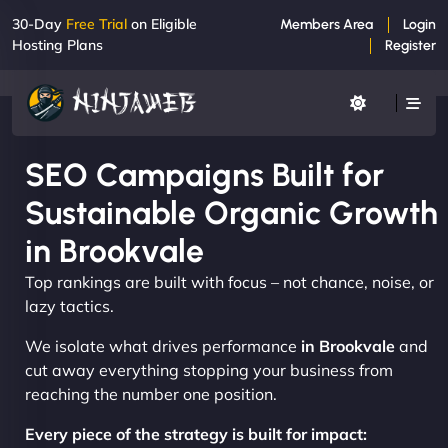
30-Day
Free Trial
on Eligible
Members Area
Login
Hosting Plans
Register
SEO Campaigns Built for
Sustainable Organic Growth
in Brookvale
Top rankings are built with focus – not chance, noise, or
lazy tactics.
We isolate what drives performance
in Brookvale
and
cut away everything stopping your business from
reaching the number one position.
Every piece of the strategy is built for impact:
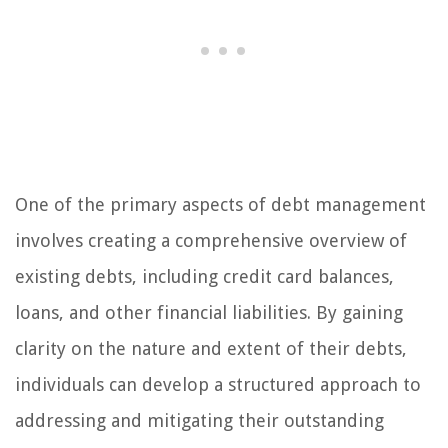
One of the primary aspects of debt management
involves creating a comprehensive overview of
existing debts, including credit card balances,
loans, and other financial liabilities. By gaining
clarity on the nature and extent of their debts,
individuals can develop a structured approach to
addressing and mitigating their outstanding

════════════════

## PROBLEM TO WORK ON:
Arrange every line of text in the data above as a numbered list, skipping any blank lines. Leave the pictures out of your answer.

## ANSWER FOR THIS EXERCISE:
1. 30-Day
2. Free Trial
3. on Eligible
4. Members Area
5. Login
6. Hosting Plans
7. Register
8. SEO Campaigns Built for
9. Sustainable Organic Growth
10. in Brookvale
11. Top rankings are built with focus – not chance, noise, or
12. lazy tactics.
13. We isolate what drives performance
14. in Brookvale
15. and
16. cut away everything stopping your business from
17. reaching the number one position.
18. Every piece of the strategy is built for impact:
19. One of the primary aspects of debt management
20. involves creating a comprehensive overview of
21. existing debts, including credit card balances,
22. loans, and other financial liabilities. By gaining
23. clarity on the nature and extent of their debts,
24. individuals can develop a structured approach to
25. addressing and mitigating their outstanding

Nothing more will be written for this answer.